*Assignment:*
Every record must be transcribed in its entirety, apart from the images, which are to be omitted.

┄┄┄┄┄┄┄┄┄┄┄┄┄┄┄┄┄┄┄┄

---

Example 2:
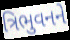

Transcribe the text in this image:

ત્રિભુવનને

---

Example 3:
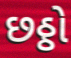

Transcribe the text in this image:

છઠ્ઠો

┄┄┄┄┄┄┄┄┄┄┄┄┄┄┄┄┄┄┄┄

*Solution to this problem:*
---

Example 2:

Transcribe the text in this image:

ત્રિભુવનને

---

Example 3:

Transcribe the text in this image:

છઠ્ઠો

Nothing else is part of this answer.